You’ll see an error message similar to:
Restricted management admin unit
“This user is a member of a restricted management administrative unit. Management rights are limited to administrators scoped on that administrative unit.”
This user is a member of a restricted management administrative unit. Management rights are limited to administrators scoped on that administrative unit.
Validate Audit Logs
Go to Monitoring & health > Audit logs. Filter the activity by “AdministrativeUnit” or “RoleManagement” to see the creation and modification actions.
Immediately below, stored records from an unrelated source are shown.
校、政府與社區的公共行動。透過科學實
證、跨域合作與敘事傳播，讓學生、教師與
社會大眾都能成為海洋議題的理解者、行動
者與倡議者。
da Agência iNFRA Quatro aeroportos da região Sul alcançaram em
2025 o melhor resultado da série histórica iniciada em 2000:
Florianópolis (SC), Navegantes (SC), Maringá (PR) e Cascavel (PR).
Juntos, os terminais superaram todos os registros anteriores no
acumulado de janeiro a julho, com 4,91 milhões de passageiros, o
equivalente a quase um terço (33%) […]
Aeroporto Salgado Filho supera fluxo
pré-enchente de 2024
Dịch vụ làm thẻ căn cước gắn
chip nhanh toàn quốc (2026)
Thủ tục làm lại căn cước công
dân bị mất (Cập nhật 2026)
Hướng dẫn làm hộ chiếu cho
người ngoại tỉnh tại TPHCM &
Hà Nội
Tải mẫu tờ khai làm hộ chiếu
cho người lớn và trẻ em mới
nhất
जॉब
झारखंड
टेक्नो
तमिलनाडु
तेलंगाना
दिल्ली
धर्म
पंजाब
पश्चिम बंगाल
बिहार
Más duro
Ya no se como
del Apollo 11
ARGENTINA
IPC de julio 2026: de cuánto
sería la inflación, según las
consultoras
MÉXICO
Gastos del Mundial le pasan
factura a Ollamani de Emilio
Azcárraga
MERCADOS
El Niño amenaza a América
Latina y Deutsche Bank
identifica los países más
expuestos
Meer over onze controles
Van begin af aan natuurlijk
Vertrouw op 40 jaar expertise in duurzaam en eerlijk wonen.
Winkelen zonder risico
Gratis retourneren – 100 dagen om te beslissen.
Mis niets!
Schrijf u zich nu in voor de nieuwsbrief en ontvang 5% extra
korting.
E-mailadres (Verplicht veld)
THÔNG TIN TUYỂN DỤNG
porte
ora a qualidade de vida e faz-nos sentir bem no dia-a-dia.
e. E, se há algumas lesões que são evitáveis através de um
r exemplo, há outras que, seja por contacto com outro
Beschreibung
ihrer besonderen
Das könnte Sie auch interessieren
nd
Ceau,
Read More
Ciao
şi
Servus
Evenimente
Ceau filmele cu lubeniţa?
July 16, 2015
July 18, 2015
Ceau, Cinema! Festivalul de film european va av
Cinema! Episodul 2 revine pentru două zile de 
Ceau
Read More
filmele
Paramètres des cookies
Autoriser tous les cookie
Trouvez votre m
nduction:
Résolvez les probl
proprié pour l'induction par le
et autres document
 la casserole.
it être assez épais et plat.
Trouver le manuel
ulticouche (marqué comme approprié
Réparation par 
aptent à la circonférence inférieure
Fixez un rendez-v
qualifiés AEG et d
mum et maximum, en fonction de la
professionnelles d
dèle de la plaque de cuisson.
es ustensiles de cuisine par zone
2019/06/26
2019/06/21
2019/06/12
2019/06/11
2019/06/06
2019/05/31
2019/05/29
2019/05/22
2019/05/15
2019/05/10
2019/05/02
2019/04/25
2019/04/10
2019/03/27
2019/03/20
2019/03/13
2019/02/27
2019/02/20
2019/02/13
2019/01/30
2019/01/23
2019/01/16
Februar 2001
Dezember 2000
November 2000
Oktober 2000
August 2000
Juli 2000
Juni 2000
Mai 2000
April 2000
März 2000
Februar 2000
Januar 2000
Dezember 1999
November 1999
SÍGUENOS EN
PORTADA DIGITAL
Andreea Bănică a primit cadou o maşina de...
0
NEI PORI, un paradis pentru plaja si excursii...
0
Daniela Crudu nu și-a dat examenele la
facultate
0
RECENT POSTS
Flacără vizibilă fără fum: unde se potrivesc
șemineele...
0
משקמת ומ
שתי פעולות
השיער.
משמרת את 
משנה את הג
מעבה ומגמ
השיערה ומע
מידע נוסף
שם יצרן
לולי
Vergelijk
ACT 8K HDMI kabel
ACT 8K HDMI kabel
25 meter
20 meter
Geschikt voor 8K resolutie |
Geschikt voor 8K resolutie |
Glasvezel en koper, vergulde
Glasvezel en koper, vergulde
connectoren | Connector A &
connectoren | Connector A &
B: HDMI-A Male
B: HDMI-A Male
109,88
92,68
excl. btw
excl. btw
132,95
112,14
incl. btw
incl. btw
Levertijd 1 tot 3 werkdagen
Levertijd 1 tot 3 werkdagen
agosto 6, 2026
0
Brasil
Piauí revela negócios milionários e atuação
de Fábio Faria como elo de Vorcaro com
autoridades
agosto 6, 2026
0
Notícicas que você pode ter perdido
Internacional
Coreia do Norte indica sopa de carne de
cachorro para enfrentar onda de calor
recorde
Objects Supported by RMAUs
Object Type
Supported
Notes
Users
Yes
Can restrict password resets and edits
Devices
Yes
Useful for Privileged Access Workstations
Security Groups
Yes
For role-assignable groups only
Microsoft 365 / Distribution Groups
No
Not supported
Limitations
Once created, a restricted AU cannot be converted to unrestricted.
Nested RMAUs are not supported.
Some governance tools such as Access Reviews, PIM, and Entitlement Management do not yet fully support RMAUs.
Only administrators scoped to that AU can modify or manage members.
Deletion of an RMAU may take up to 30 minutes before restrictions lift.
Imagine a large academy trust or business with multiple departments. The IT team needs to protect leadership accounts, HR staff, and finance groups from being changed by local admins.
You could:
Create an AU named Senior Leadership RMAU.
Add all leadership user accounts and a security group used for payroll systems.
Assign only the Security Team Admins group as scoped administrators for that AU.
Leave other admins to manage day-to-day accounts outside this AU.
Now, if someone from the helpdesk attempts to modify one of those protected users, even if they have a tenant-wide admin role, the action will fail.
This ensures high-value accounts remain secure, while normal admin functions continue unaffected elsewhere in the tenant.
RMAUs help enforce true administrative boundaries in your tenant. They’re particularly effective when combined with:
Privileged Identity Management (PIM) – to control when scoped admins can activate roles.
Audit Logs – for visibility of blocked actions and scope assignments.
Conditional Access – to ensure admins managing these AUs sign in from compliant or secured devices.
For IT teams managing hybrid or multi-school environments, RMAUs provide accountability, reduce risk, and simplify compliance reporting.
Do Global Administrators really lose access to RMAU objects?
Yes. Global Admins cannot modify, delete, or reset passwords for objects in an RMAU unless explicitly assigned a scoped role inside that AU
Can I move users or devices between restricted and unrestricted AUs?
Yes, but you must have the appropriate scoped permissions. Moving objects in or out of a restricted AU temporarily removes protection until they’re re-scoped.
Do RMAUs affect Intune device policies or Conditional Access?
No. RMAUs limit administrative actions, not policy application. Devices inside an RMAU still receive policies and configurations normally.
Can I use RMAUs with automation or Graph API scripts?
Yes. Graph API supports scoped role assignments and AU operations. Any automated process must authenticate with an account that has permission for that specific AU.
Restricted Management Administrative Units bring a genuine shift in how Entra administrators handle sensitive identities. By implementing RMAUs, you create a separation between “who can manage” and “who owns the data”, aligning perfectly with zero-trust principles.